#### WHAT YOU HAVE TO DO
Go through the data below. Pull out every line that has the word "nghĩa".

Document understanding data

§ §

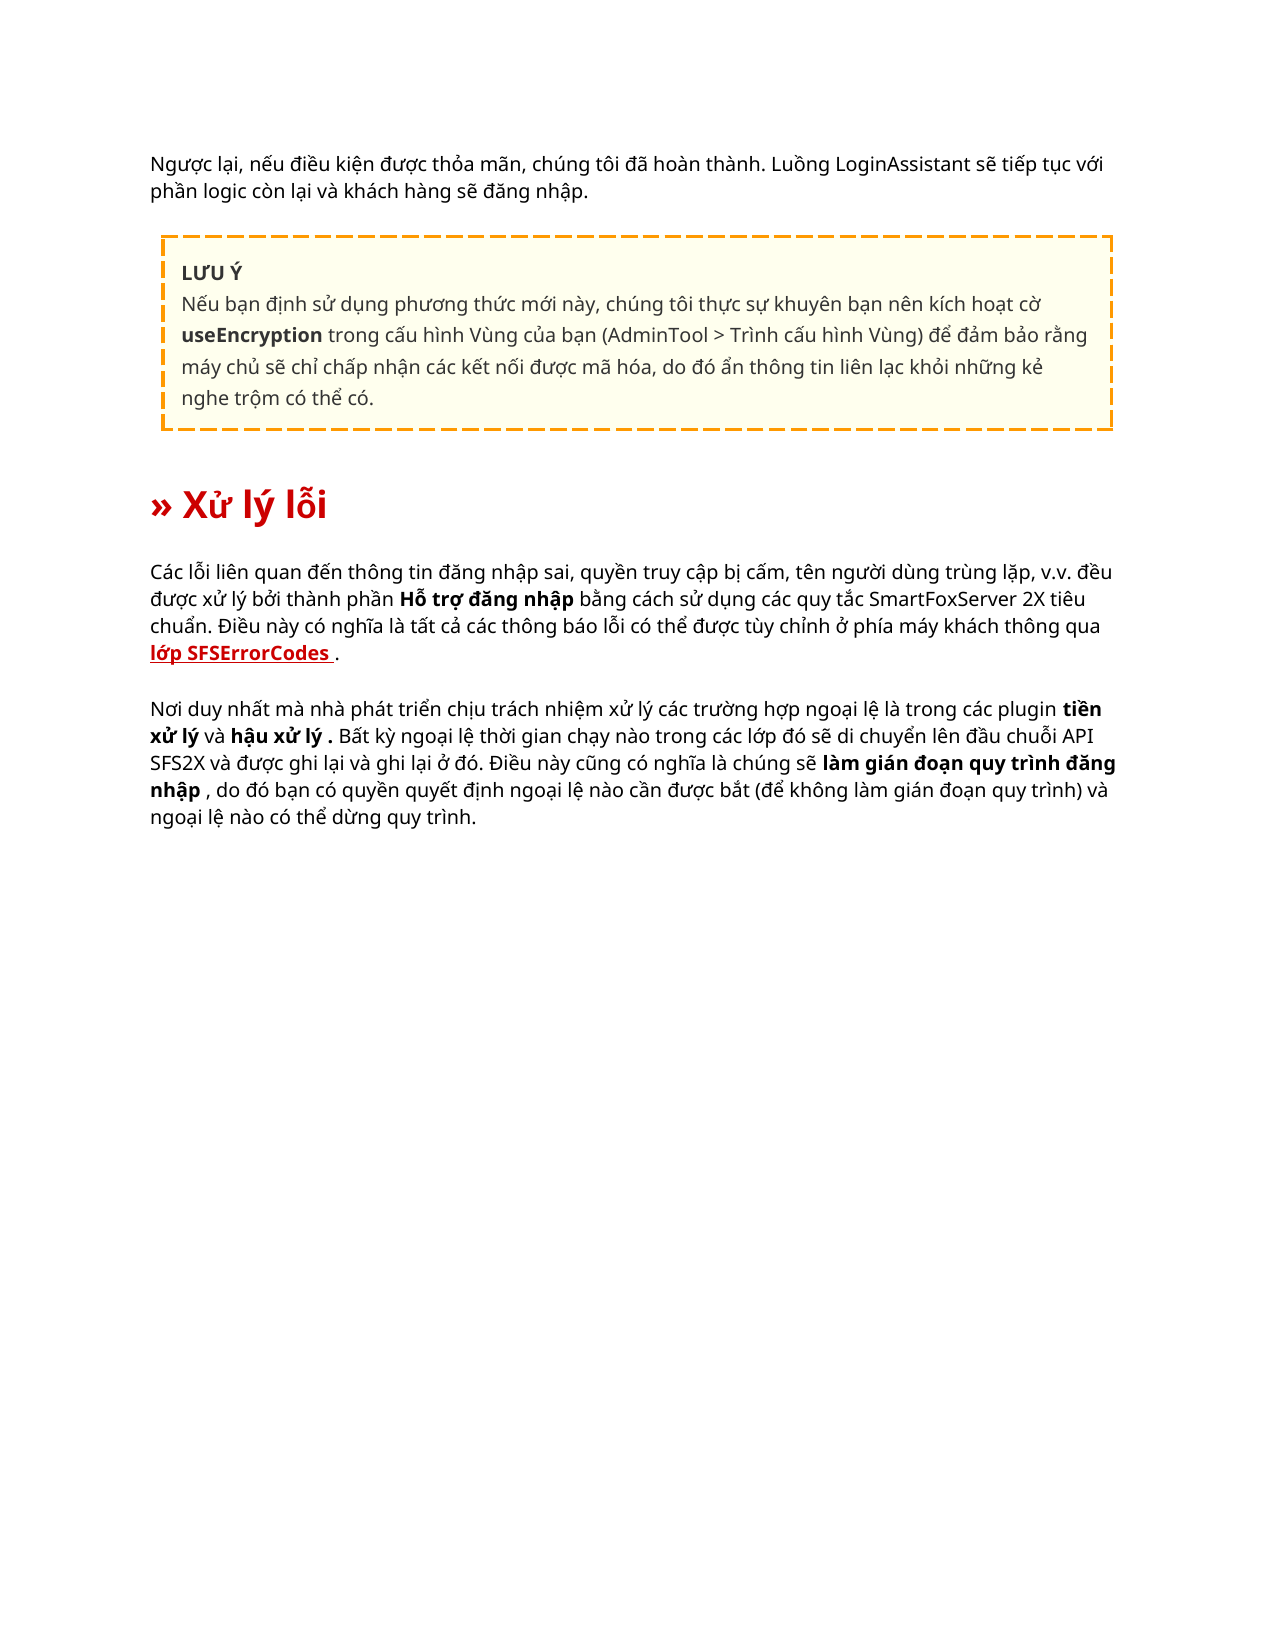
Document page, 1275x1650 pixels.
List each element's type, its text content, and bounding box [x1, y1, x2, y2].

text Nơi duy nhất mà nhà phát triển chịu trách nhiệm xử lý các trường hợp ngoại lệ là trong các plugin tiền xử lý và hậu xử lý . Bất kỳ ngoại lệ thời gian chạy nào trong các lớp đó sẽ di chuyển lên đầu chuỗi API SFS2X và được ghi lại và ghi lại ở đó. Điều này cũng có nghĩa là chúng sẽ làm gián đoạn quy trình đăng nhập , do đó bạn có quyền quyết định ngoại lệ nào cần được bắt (để không làm gián đoạn quy trình) và ngoại lệ nào có thể dừng quy trình. [150, 695, 1125, 830]
text LƯU Ý Nếu bạn định sử dụng phương thức mới này, chúng tôi thực sự khuyên bạn nên kích hoạt cờ useEncryption trong cấu hình Vùng của bạn (AdminTool > Trình cấu hình Vùng) để đảm bảo rằng máy chủ sẽ chỉ chấp nhận các kết nối được mã hóa, do đó ẩn thông tin liên lạc khỏi những kẻ nghe trộm có thể có. [161, 235, 1113, 431]
text Ngược lại, nếu điều kiện được thỏa mãn, chúng tôi đã hoàn thành. Luồng LoginAssistant sẽ tiếp tục với phần logic còn lại và khách hàng sẽ đăng nhập. [150, 150, 1125, 204]
text » Xử lý lỗi [150, 478, 1125, 529]
text Các lỗi liên quan đến thông tin đăng nhập sai, quyền truy cập bị cấm, tên người dùng trùng lặp, v.v. đều được xử lý bởi thành phần Hỗ trợ đăng nhập bằng cách sử dụng các quy tắc SmartFoxServer 2X tiêu chuẩn. Điều này có nghĩa là tất cả các thông báo lỗi có thể được tùy chỉnh ở phía máy khách thông qua lớp SFSErrorCodes . [150, 558, 1125, 666]
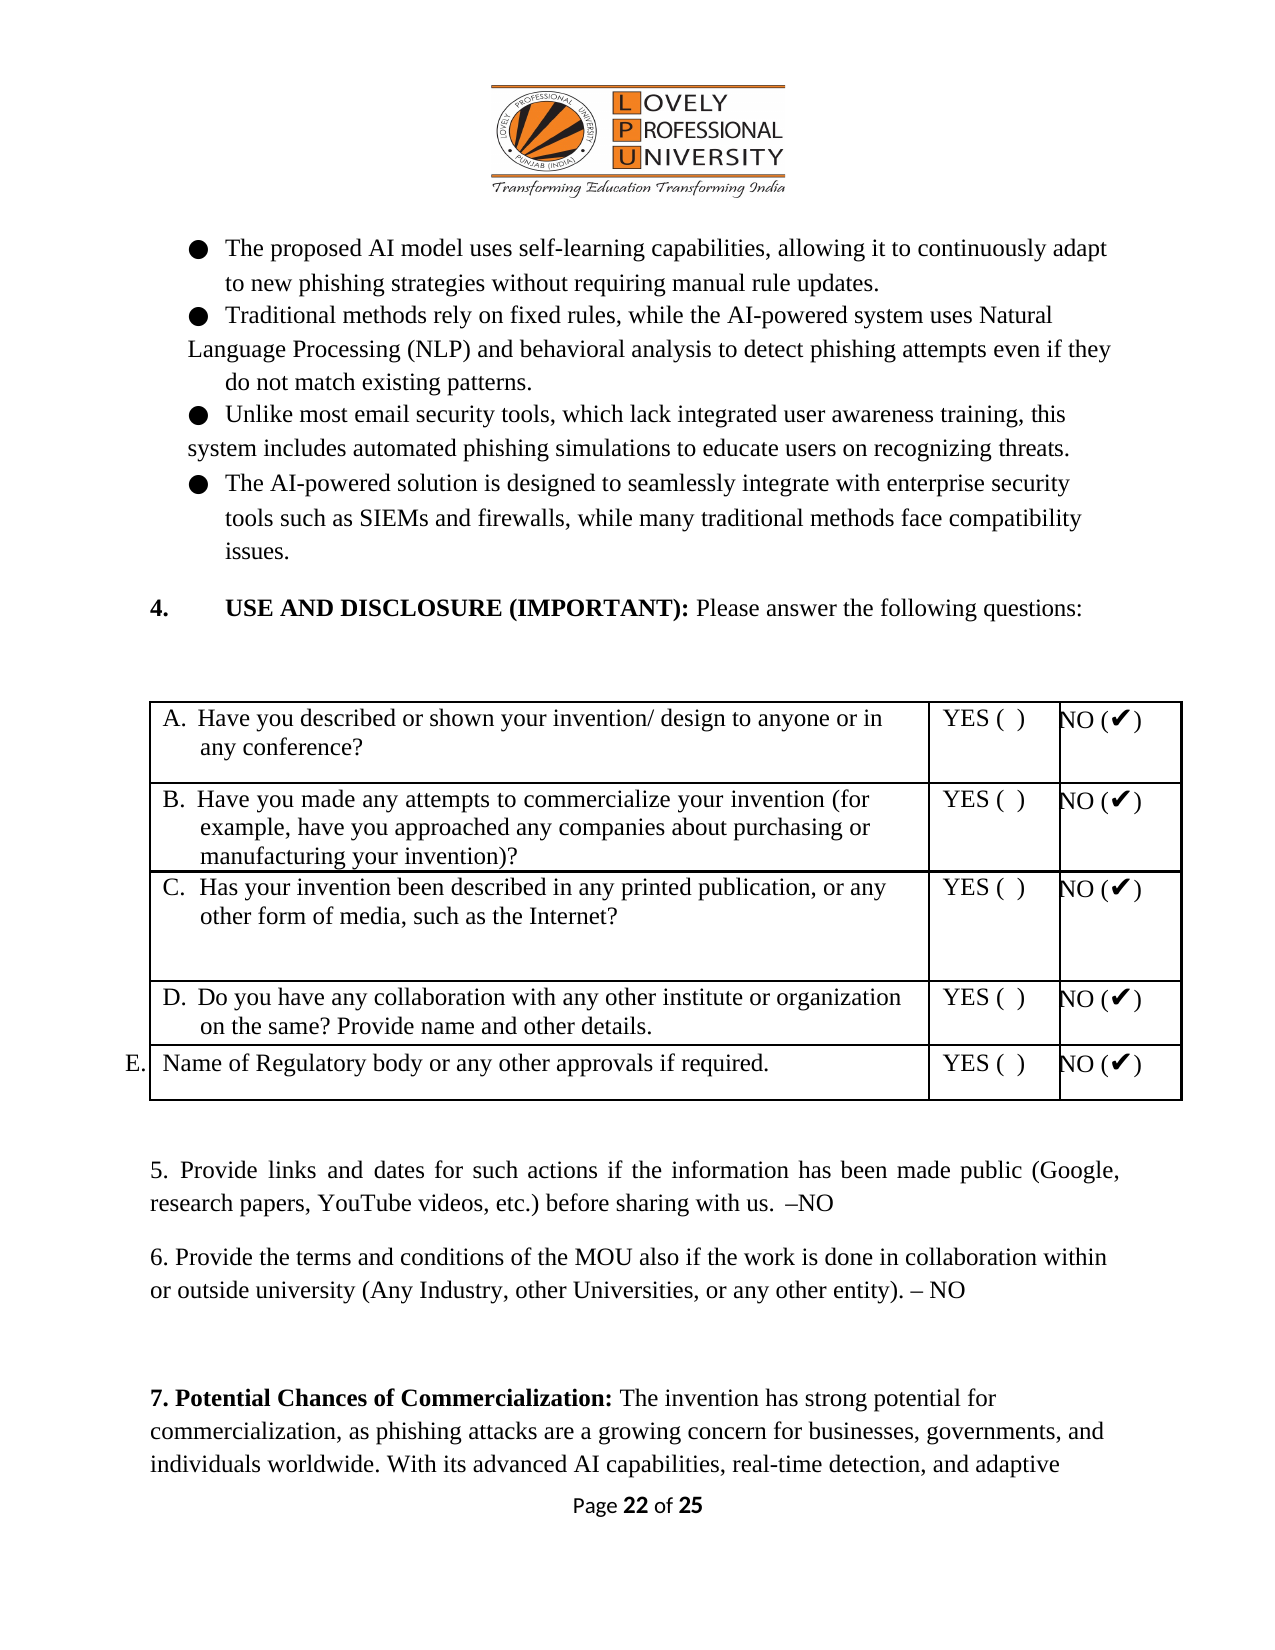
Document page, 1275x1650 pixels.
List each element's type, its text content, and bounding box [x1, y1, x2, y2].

table_header YES ( ) [930, 703, 1059, 782]
table_cell NO (✔) [1061, 1046, 1180, 1098]
table_cell D. Do you have any collaboration with any other institute or organization on the same? Provide name and other details. [151, 982, 928, 1044]
list Provide links and dates for such actions if the information has been made public (Google, research papers, YouTube videos, etc.) before sharing with us. –NO [150, 1155, 1125, 1217]
list Provide the terms and conditions of the MOU also if the work is done in collaboration within or outside university (Any Industry, other Universities, or any other entity). – NO [150, 1242, 1107, 1304]
table_cell YES ( ) [930, 982, 1059, 1044]
table_cell YES ( ) [930, 1046, 1059, 1098]
table_cell YES ( ) [930, 873, 1059, 980]
table_header A. Have you described or shown your invention/ design to anyone or in any conference? [151, 703, 928, 782]
table_cell NO (✔) [1061, 784, 1180, 870]
list Potential Chances of Commercialization: The invention has strong potential for commercialization, as phishing attacks are a growing concern for businesses, governments, and individuals worldwide. With its advanced AI capabilities, real-time detection, and adaptive [150, 1383, 1104, 1477]
text system includes automated phishing simulations to educate users on recognizing threats. [187, 433, 1200, 462]
list The AI-powered solution is designed to seamlessly integrate with enterprise security tools such as SIEMs and firewalls, while many traditional methods face compatibility issues. [187, 464, 1082, 564]
table_cell NO (✔) [1061, 873, 1180, 980]
picture [491, 85, 786, 198]
table_cell NO (✔) [1061, 982, 1180, 1044]
table_cell E. Name of Regulatory body or any other approvals if required. [151, 1046, 928, 1098]
table_cell B. Have you made any attempts to commercialize your invention (for example, have you approached any companies about purchasing or manufacturing your invention)? [151, 784, 928, 870]
list USE AND DISCLOSURE (IMPORTANT): Please answer the following questions: [150, 593, 1200, 622]
list Unlike most email security tools, which lack integrated user awareness training, this [187, 400, 1200, 428]
table_cell C. Has your invention been described in any printed publication, or any other form of media, such as the Internet? [151, 873, 928, 980]
list The proposed AI model uses self-learning capabilities, allowing it to continuously adapt to new phishing strategies without requiring manual rule updates. [187, 230, 1107, 296]
table_cell YES ( ) [930, 784, 1059, 870]
text Language Processing (NLP) and behavioral analysis to detect phishing attempts even if they do not match existing patterns. [187, 334, 1125, 395]
table_header NO (✔) [1061, 703, 1180, 782]
list Traditional methods rely on fixed rules, while the AI-powered system uses Natural [187, 300, 1200, 329]
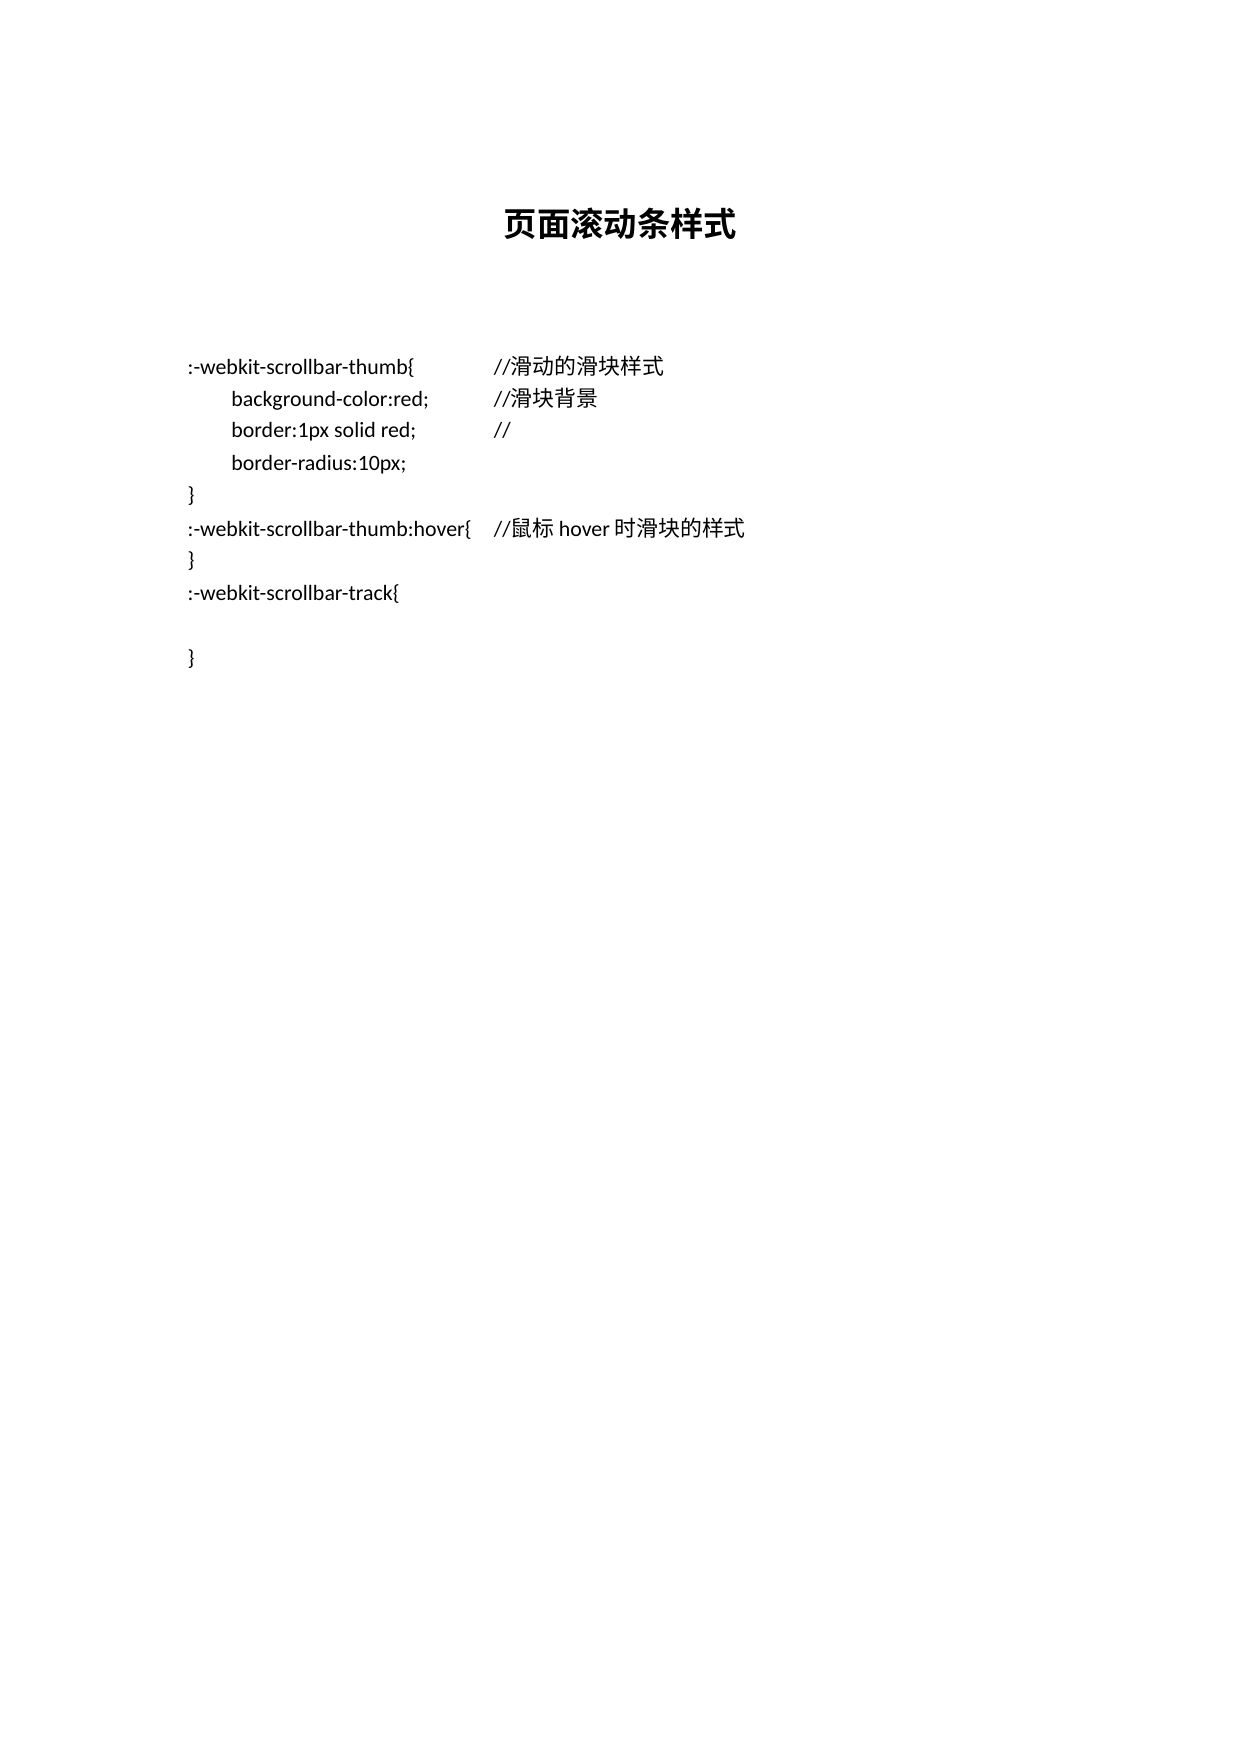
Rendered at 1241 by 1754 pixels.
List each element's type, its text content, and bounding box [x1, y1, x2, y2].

text } [187, 478, 1053, 511]
text background-color:red; //滑块背景 [187, 381, 1053, 413]
text } [187, 543, 1053, 576]
text :-webkit-scrollbar-thumb:hover{ //鼠标hover时滑块的样式 [187, 511, 1053, 543]
text :-webkit-scrollbar-track{ [187, 576, 1053, 608]
text border:1px solid red; // [187, 413, 1053, 446]
subtitle 页面滚动条样式 [187, 189, 1053, 254]
text border-radius:10px; [187, 446, 1053, 478]
text } [187, 641, 1053, 673]
text :-webkit-scrollbar-thumb{ //滑动的滑块样式 [187, 348, 1053, 381]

§ §

#### WORKED SOLUTION
text Nơi duy nhất mà nhà phát triển chịu trách nhiệm xử lý các trường hợp ngoại lệ là trong các plugin tiền xử lý và hậu xử lý . Bất kỳ ngoại lệ thời gian chạy nào trong các lớp đó sẽ di chuyển lên đầu chuỗi API SFS2X và được ghi lại và ghi lại ở đó. Điều này cũng có nghĩa là chúng sẽ làm gián đoạn quy trình đăng nhập , do đó bạn có quyền quyết định ngoại lệ nào cần được bắt (để không làm gián đoạn quy trình) và ngoại lệ nào có thể dừng quy trình. [150, 695, 1125, 830]
text Các lỗi liên quan đến thông tin đăng nhập sai, quyền truy cập bị cấm, tên người dùng trùng lặp, v.v. đều được xử lý bởi thành phần Hỗ trợ đăng nhập bằng cách sử dụng các quy tắc SmartFoxServer 2X tiêu chuẩn. Điều này có nghĩa là tất cả các thông báo lỗi có thể được tùy chỉnh ở phía máy khách thông qua lớp SFSErrorCodes . [150, 558, 1125, 666]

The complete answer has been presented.